All entries are to be transcribed exactly. Pictures are not part of the copy.

(Saved entries)

= Beginning of Section =

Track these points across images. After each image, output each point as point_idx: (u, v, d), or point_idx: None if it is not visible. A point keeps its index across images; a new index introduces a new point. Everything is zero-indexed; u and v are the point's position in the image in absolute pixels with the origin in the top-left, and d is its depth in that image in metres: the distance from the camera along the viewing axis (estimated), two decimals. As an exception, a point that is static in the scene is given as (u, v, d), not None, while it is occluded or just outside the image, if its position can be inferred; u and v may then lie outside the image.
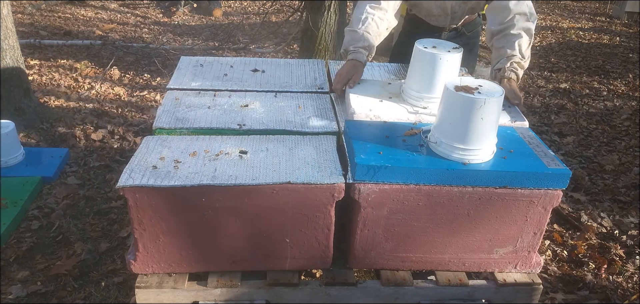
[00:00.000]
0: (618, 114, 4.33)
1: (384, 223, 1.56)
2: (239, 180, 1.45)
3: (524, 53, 1.95)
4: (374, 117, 1.77)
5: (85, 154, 3.17)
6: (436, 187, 1.51)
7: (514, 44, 1.94)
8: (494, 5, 2.02)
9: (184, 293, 1.56)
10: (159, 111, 1.84)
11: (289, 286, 1.60)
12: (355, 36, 2.00)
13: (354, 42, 2.00)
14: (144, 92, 4.30)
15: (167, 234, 1.50)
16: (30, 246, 2.34)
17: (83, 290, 2.12)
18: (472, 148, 1.50)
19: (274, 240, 1.56)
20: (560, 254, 2.49)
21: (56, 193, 2.73)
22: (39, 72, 4.54)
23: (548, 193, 1.54)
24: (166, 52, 5.41)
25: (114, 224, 2.54)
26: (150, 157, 1.55)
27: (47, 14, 6.77)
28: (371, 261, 1.65)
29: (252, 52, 5.49)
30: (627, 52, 6.20)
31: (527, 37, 1.95)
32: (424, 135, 1.64)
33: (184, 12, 7.37)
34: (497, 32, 2.00)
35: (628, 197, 3.03)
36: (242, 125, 1.77)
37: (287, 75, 2.24)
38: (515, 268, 1.69)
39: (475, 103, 1.44)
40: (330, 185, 1.47)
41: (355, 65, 1.97)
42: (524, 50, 1.95)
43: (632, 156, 3.55)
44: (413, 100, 1.84)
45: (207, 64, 2.29)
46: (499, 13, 1.99)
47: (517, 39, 1.93)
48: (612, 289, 2.26)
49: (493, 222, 1.59)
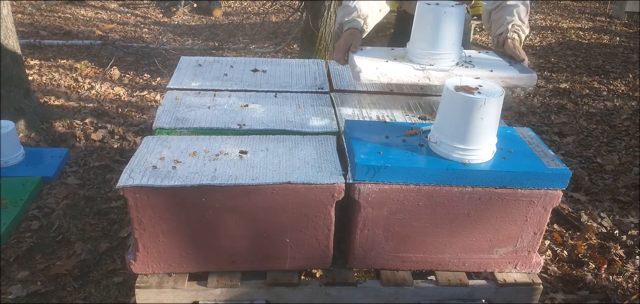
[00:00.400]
0: (618, 114, 4.33)
1: (384, 223, 1.56)
2: (239, 180, 1.45)
3: (524, 20, 1.95)
4: (381, 75, 1.76)
5: (85, 154, 3.17)
6: (436, 187, 1.51)
7: (512, 11, 1.94)
8: None
9: (184, 293, 1.56)
10: (159, 111, 1.84)
11: (289, 286, 1.60)
12: (348, 10, 2.00)
13: (348, 14, 2.00)
14: (144, 92, 4.30)
15: (167, 234, 1.50)
16: (30, 246, 2.34)
17: (83, 290, 2.12)
18: (472, 148, 1.50)
19: (274, 240, 1.56)
20: (560, 254, 2.49)
21: (56, 193, 2.73)
22: (39, 72, 4.54)
23: (548, 193, 1.54)
24: (166, 52, 5.41)
25: (114, 224, 2.54)
26: (150, 157, 1.55)
27: (47, 14, 6.77)
28: (371, 261, 1.65)
29: (252, 52, 5.49)
30: (627, 52, 6.20)
31: (524, 6, 1.96)
32: (424, 135, 1.64)
33: (184, 12, 7.37)
34: (493, 7, 2.01)
35: (628, 197, 3.03)
36: (242, 125, 1.77)
37: (287, 75, 2.24)
38: (515, 268, 1.69)
39: (475, 103, 1.44)
40: (330, 185, 1.47)
41: (353, 32, 1.97)
42: (523, 17, 1.95)
43: (632, 156, 3.55)
44: (418, 58, 1.84)
45: (207, 64, 2.29)
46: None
47: (515, 8, 1.94)
48: (612, 289, 2.26)
49: (493, 222, 1.59)
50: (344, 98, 2.04)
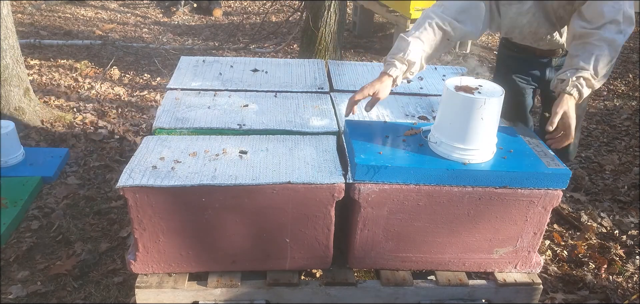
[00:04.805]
0: (618, 114, 4.33)
1: (384, 223, 1.56)
2: (239, 180, 1.45)
3: (599, 71, 1.62)
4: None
5: (85, 154, 3.17)
6: (436, 187, 1.51)
7: (590, 57, 1.60)
8: (589, 4, 1.64)
9: (184, 293, 1.56)
10: (159, 111, 1.84)
11: (289, 286, 1.60)
12: (401, 44, 1.72)
13: (395, 52, 1.72)
14: (144, 92, 4.30)
15: (167, 234, 1.50)
16: (30, 246, 2.34)
17: (83, 290, 2.12)
18: (472, 148, 1.50)
19: (274, 240, 1.56)
20: (560, 254, 2.49)
21: (56, 193, 2.73)
22: (39, 72, 4.54)
23: (548, 193, 1.54)
24: (166, 52, 5.40)
25: (114, 224, 2.53)
26: (150, 157, 1.55)
27: (47, 14, 6.77)
28: (371, 261, 1.65)
29: (252, 52, 5.49)
30: (627, 52, 6.19)
31: (609, 52, 1.61)
32: (424, 135, 1.64)
33: (184, 12, 7.36)
34: (578, 35, 1.65)
35: (628, 197, 3.03)
36: (242, 125, 1.77)
37: (287, 75, 2.24)
38: (515, 268, 1.69)
39: (475, 103, 1.44)
40: (330, 185, 1.47)
41: (382, 80, 1.70)
42: (601, 67, 1.61)
43: (632, 156, 3.54)
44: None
45: (207, 64, 2.29)
46: (588, 13, 1.63)
47: (596, 52, 1.60)
48: (612, 289, 2.26)
49: (493, 222, 1.59)
50: (344, 98, 2.04)
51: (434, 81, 2.29)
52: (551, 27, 1.84)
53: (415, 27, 1.76)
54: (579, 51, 1.63)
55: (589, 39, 1.61)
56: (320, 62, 2.42)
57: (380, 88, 1.69)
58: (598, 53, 1.60)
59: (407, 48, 1.69)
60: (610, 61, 1.63)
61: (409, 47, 1.69)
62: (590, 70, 1.61)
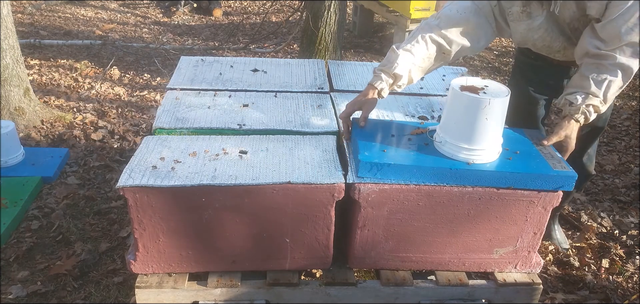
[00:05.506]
0: (618, 114, 4.33)
1: (384, 223, 1.56)
2: (239, 180, 1.45)
3: (608, 97, 1.58)
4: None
5: (85, 154, 3.17)
6: (436, 187, 1.51)
7: (602, 83, 1.56)
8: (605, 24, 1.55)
9: (184, 293, 1.56)
10: (159, 111, 1.84)
11: (289, 286, 1.60)
12: (390, 56, 1.66)
13: (384, 63, 1.67)
14: (144, 92, 4.30)
15: (167, 234, 1.50)
16: (30, 246, 2.34)
17: (83, 290, 2.12)
18: (477, 148, 1.49)
19: (274, 240, 1.56)
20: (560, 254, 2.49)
21: (56, 193, 2.73)
22: (39, 72, 4.54)
23: (548, 193, 1.54)
24: (166, 52, 5.40)
25: (114, 224, 2.53)
26: (150, 157, 1.55)
27: (47, 14, 6.76)
28: (371, 261, 1.65)
29: (252, 52, 5.49)
30: (627, 52, 6.18)
31: (622, 79, 1.56)
32: (430, 134, 1.64)
33: (184, 12, 7.36)
34: (592, 55, 1.58)
35: (628, 197, 3.03)
36: (242, 125, 1.77)
37: (287, 75, 2.24)
38: (515, 268, 1.69)
39: (480, 103, 1.43)
40: (330, 185, 1.47)
41: (365, 94, 1.66)
42: (611, 94, 1.58)
43: (632, 156, 3.54)
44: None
45: (207, 64, 2.29)
46: (603, 33, 1.56)
47: (609, 78, 1.55)
48: (612, 289, 2.26)
49: (493, 222, 1.59)
50: (344, 98, 2.04)
51: (434, 81, 2.29)
52: (566, 40, 1.76)
53: (409, 39, 1.71)
54: (591, 72, 1.58)
55: (604, 61, 1.56)
56: (320, 62, 2.42)
57: (364, 102, 1.65)
58: (611, 79, 1.56)
59: (395, 61, 1.64)
60: (621, 87, 1.59)
61: (397, 60, 1.64)
62: (601, 97, 1.58)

= End of Section =

Answer to the exercise:
Track these points across images. After each image, output each point as point_idx: (u, v, d), or point_idx: None if it is not visible. A point keeps its index across images; a new index introduces a new point. Everything is zero-indexed; u and v are the point's position in the image in absolute pixels with the origin in the top-left, and d is its depth in that image in metres: the distance from the camera along the viewing axis (estimated), two decimals. As an exception, a point that is static in the scene is given as (u, v, d), not None, while it is occluded or just outside the image, if its position can be inferred; u and v may then lie outside the image.
[00:00.000]
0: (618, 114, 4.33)
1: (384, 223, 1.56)
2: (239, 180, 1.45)
3: (524, 53, 1.95)
4: (374, 117, 1.77)
5: (85, 154, 3.17)
6: (436, 187, 1.51)
7: (514, 44, 1.94)
8: (494, 5, 2.02)
9: (184, 293, 1.56)
10: (159, 111, 1.84)
11: (289, 286, 1.60)
12: (355, 36, 2.00)
13: (354, 42, 2.00)
14: (144, 92, 4.30)
15: (167, 234, 1.50)
16: (30, 246, 2.34)
17: (83, 290, 2.12)
18: (472, 148, 1.50)
19: (274, 240, 1.56)
20: (560, 254, 2.49)
21: (56, 193, 2.73)
22: (39, 72, 4.54)
23: (548, 193, 1.54)
24: (166, 52, 5.41)
25: (114, 224, 2.54)
26: (150, 157, 1.55)
27: (47, 14, 6.77)
28: (371, 261, 1.65)
29: (252, 52, 5.49)
30: (627, 52, 6.20)
31: (527, 37, 1.95)
32: (424, 135, 1.64)
33: (184, 12, 7.37)
34: (497, 32, 2.00)
35: (628, 197, 3.03)
36: (242, 125, 1.77)
37: (287, 75, 2.24)
38: (515, 268, 1.69)
39: (475, 103, 1.44)
40: (330, 185, 1.47)
41: (355, 65, 1.97)
42: (524, 50, 1.95)
43: (632, 156, 3.55)
44: (413, 100, 1.84)
45: (207, 64, 2.29)
46: (499, 13, 1.99)
47: (517, 39, 1.93)
48: (612, 289, 2.26)
49: (493, 222, 1.59)
[00:00.400]
0: (618, 114, 4.33)
1: (384, 223, 1.56)
2: (239, 180, 1.45)
3: (524, 20, 1.95)
4: (381, 75, 1.76)
5: (85, 154, 3.17)
6: (436, 187, 1.51)
7: (512, 11, 1.94)
8: None
9: (184, 293, 1.56)
10: (159, 111, 1.84)
11: (289, 286, 1.60)
12: (348, 10, 2.00)
13: (348, 14, 2.00)
14: (144, 92, 4.30)
15: (167, 234, 1.50)
16: (30, 246, 2.34)
17: (83, 290, 2.12)
18: (472, 148, 1.50)
19: (274, 240, 1.56)
20: (560, 254, 2.49)
21: (56, 193, 2.73)
22: (39, 72, 4.54)
23: (548, 193, 1.54)
24: (166, 52, 5.41)
25: (114, 224, 2.54)
26: (150, 157, 1.55)
27: (47, 14, 6.77)
28: (371, 261, 1.65)
29: (252, 52, 5.49)
30: (627, 52, 6.20)
31: (524, 6, 1.96)
32: (424, 135, 1.64)
33: (184, 12, 7.37)
34: (493, 7, 2.01)
35: (628, 197, 3.03)
36: (242, 125, 1.77)
37: (287, 75, 2.24)
38: (515, 268, 1.69)
39: (475, 103, 1.44)
40: (330, 185, 1.47)
41: (353, 32, 1.97)
42: (523, 17, 1.95)
43: (632, 156, 3.55)
44: (418, 58, 1.84)
45: (207, 64, 2.29)
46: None
47: (515, 8, 1.94)
48: (612, 289, 2.26)
49: (493, 222, 1.59)
50: (344, 98, 2.04)
[00:04.805]
0: (618, 114, 4.33)
1: (384, 223, 1.56)
2: (239, 180, 1.45)
3: (599, 71, 1.62)
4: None
5: (85, 154, 3.17)
6: (436, 187, 1.51)
7: (590, 57, 1.60)
8: (589, 4, 1.64)
9: (184, 293, 1.56)
10: (159, 111, 1.84)
11: (289, 286, 1.60)
12: (401, 44, 1.72)
13: (395, 52, 1.72)
14: (144, 92, 4.30)
15: (167, 234, 1.50)
16: (30, 246, 2.34)
17: (83, 290, 2.12)
18: (472, 148, 1.50)
19: (274, 240, 1.56)
20: (560, 254, 2.49)
21: (56, 193, 2.73)
22: (39, 72, 4.54)
23: (548, 193, 1.54)
24: (166, 52, 5.40)
25: (114, 224, 2.53)
26: (150, 157, 1.55)
27: (47, 14, 6.77)
28: (371, 261, 1.65)
29: (252, 52, 5.49)
30: (627, 52, 6.19)
31: (609, 52, 1.61)
32: (424, 135, 1.64)
33: (184, 12, 7.36)
34: (578, 35, 1.65)
35: (628, 197, 3.03)
36: (242, 125, 1.77)
37: (287, 75, 2.24)
38: (515, 268, 1.69)
39: (475, 103, 1.44)
40: (330, 185, 1.47)
41: (382, 80, 1.70)
42: (601, 67, 1.61)
43: (632, 156, 3.54)
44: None
45: (207, 64, 2.29)
46: (588, 13, 1.63)
47: (596, 52, 1.60)
48: (612, 289, 2.26)
49: (493, 222, 1.59)
50: (344, 98, 2.04)
51: (434, 81, 2.29)
52: (551, 27, 1.84)
53: (415, 27, 1.76)
54: (579, 51, 1.63)
55: (589, 39, 1.61)
56: (320, 62, 2.42)
57: (380, 88, 1.69)
58: (598, 53, 1.60)
59: (407, 48, 1.69)
60: (610, 61, 1.63)
61: (409, 47, 1.69)
62: (590, 70, 1.61)
[00:05.506]
0: (618, 114, 4.33)
1: (384, 223, 1.56)
2: (239, 180, 1.45)
3: (608, 97, 1.58)
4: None
5: (85, 154, 3.17)
6: (436, 187, 1.51)
7: (602, 83, 1.56)
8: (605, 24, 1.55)
9: (184, 293, 1.56)
10: (159, 111, 1.84)
11: (289, 286, 1.60)
12: (390, 56, 1.66)
13: (384, 63, 1.67)
14: (144, 92, 4.30)
15: (167, 234, 1.50)
16: (30, 246, 2.34)
17: (83, 290, 2.12)
18: (477, 148, 1.49)
19: (274, 240, 1.56)
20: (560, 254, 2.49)
21: (56, 193, 2.73)
22: (39, 72, 4.54)
23: (548, 193, 1.54)
24: (166, 52, 5.40)
25: (114, 224, 2.53)
26: (150, 157, 1.55)
27: (47, 14, 6.76)
28: (371, 261, 1.65)
29: (252, 52, 5.49)
30: (627, 52, 6.18)
31: (622, 79, 1.56)
32: (430, 134, 1.64)
33: (184, 12, 7.36)
34: (592, 55, 1.58)
35: (628, 197, 3.03)
36: (242, 125, 1.77)
37: (287, 75, 2.24)
38: (515, 268, 1.69)
39: (480, 103, 1.43)
40: (330, 185, 1.47)
41: (365, 94, 1.66)
42: (611, 94, 1.58)
43: (632, 156, 3.54)
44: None
45: (207, 64, 2.29)
46: (603, 33, 1.56)
47: (609, 78, 1.55)
48: (612, 289, 2.26)
49: (493, 222, 1.59)
50: (344, 98, 2.04)
51: (434, 81, 2.29)
52: (566, 40, 1.76)
53: (409, 39, 1.71)
54: (591, 72, 1.58)
55: (604, 61, 1.56)
56: (320, 62, 2.42)
57: (364, 102, 1.65)
58: (611, 79, 1.56)
59: (395, 61, 1.64)
60: (621, 87, 1.59)
61: (397, 60, 1.64)
62: (601, 97, 1.58)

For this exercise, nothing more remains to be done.